My male staff loves all this and will sit in front of the television with either myself, Boris or Baci on his lap for the entire game, and may I remind you that a cricket test match lasts five days. We have to nip the inside of his thigh to remind him that we are there and that we require food and water. It's as though he's hypnotised by the soft verdure of the outfield, the straw coloured oblong of the pitch and the white flannelled fools who chase the hard red ball around day after day after day. It's funny, but more often than not, even after five days of hot toil under a baking antipodean sun there is no result. The game ends in a draw. Everyone is happy and yet nobody is happy. The players go to the bar for the night, and the next morning they all board a flight to whichever city the next game is being held in.
Why is this series of cricket test matches between England and Australia called "The Ashes"? Most people in cricket playing nations can probably tell you. They may not know the name of their own capital city but almost anyone in England, Australia, New Zealand, South Africa and the Indian sub-continent will be able to give you a more or less accurate answer.
The Ashes urn
In 1882 after Australia's first victory on English soil the British Newspaper The Sporting Times printed an obituary for English cricket, stating that English cricket has died and the body will be cremated and taken to Australia. Since then every time England and Australia take each other on at cricket they play for "The Ashes". It is a tiny urn about six inches tall said to contain the ashes of the bails that were burned following that historical English defeat. "What the hell are bails?" I hear my American friends cry. Apparently, according to my male staff they are the two little bits of wood that sit in the top of the stumps. "What are stumps?" I hear my American friends cry. Again, according to my male staff they are the three sticks stuck vertically into the ground at each end of the pitch. It is the job of the batsman to protect these sticks with his bat, head, testicles or anything else when the rock hard ball is pelted down the pitch at up to one hundred miles an hour by a mad-eyed gorilla in white masquerading as a human.
Currently England hold "The Ashes" but even when Australia win them they are kept in England at Lords - England's cricket head quarters, because the English don't trust the Australian's not to tip out the ashes and fill the historic urn with beer. This is probably wise given that David Boon, the legendary Australian batsman holds the record for the quantity of beer consumed on a flight from Sydney to London.
So, my male staff who pretends to work from home is looking forward to five games of Test cricket. That's twenty five of the next sixty days that one of us - Boris, Baci or myself will have to spend on my male staff's lap listening to someone on the television rapturously describing every indecipherable moment.

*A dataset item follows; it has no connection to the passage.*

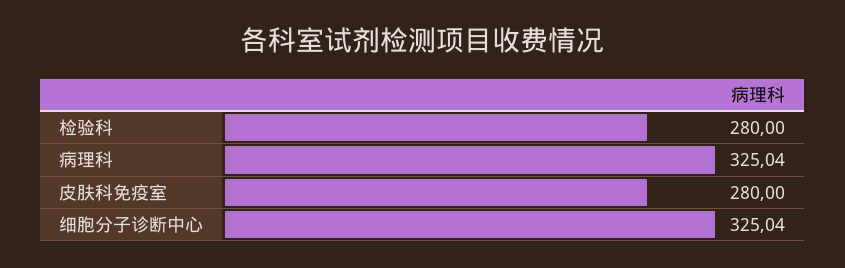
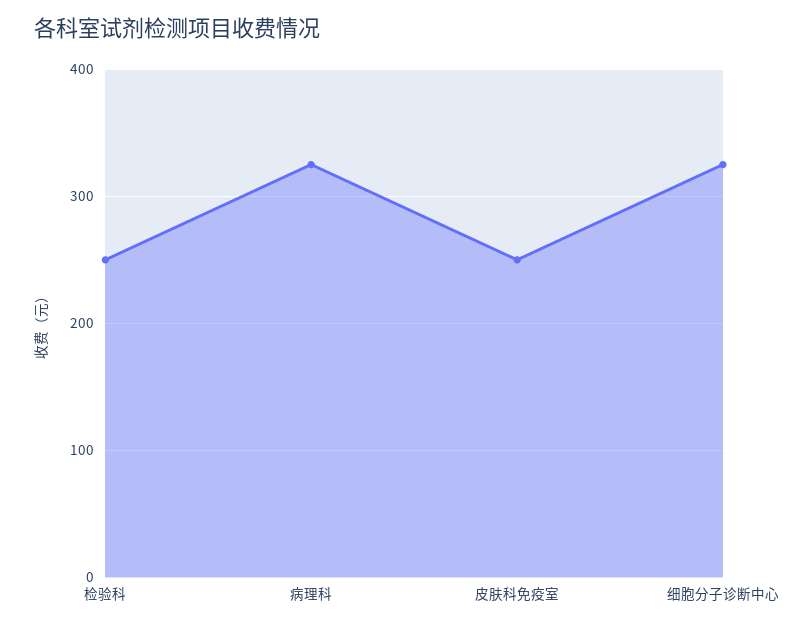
检验科: 280 -> 250
皮肤科免疫室: 280 -> 250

"That ball nipped back sharply off a good length and thundered into Snotworthy's pad just below the knee roll. He was absolutely plumb LBW. The umpire raises his finger and Snotworthy begins his long, lonely walk back to the sheds. Out for a golden duck."
Oh boy I can hardly wait.
Ich know nussing at all about cricket. Ven Herr Billy's male staff said zat he vants to spend der tag vatching der cricket I am sinking zat zere ist ein wenig jumpink insect in vich he has ein unhealsy interest.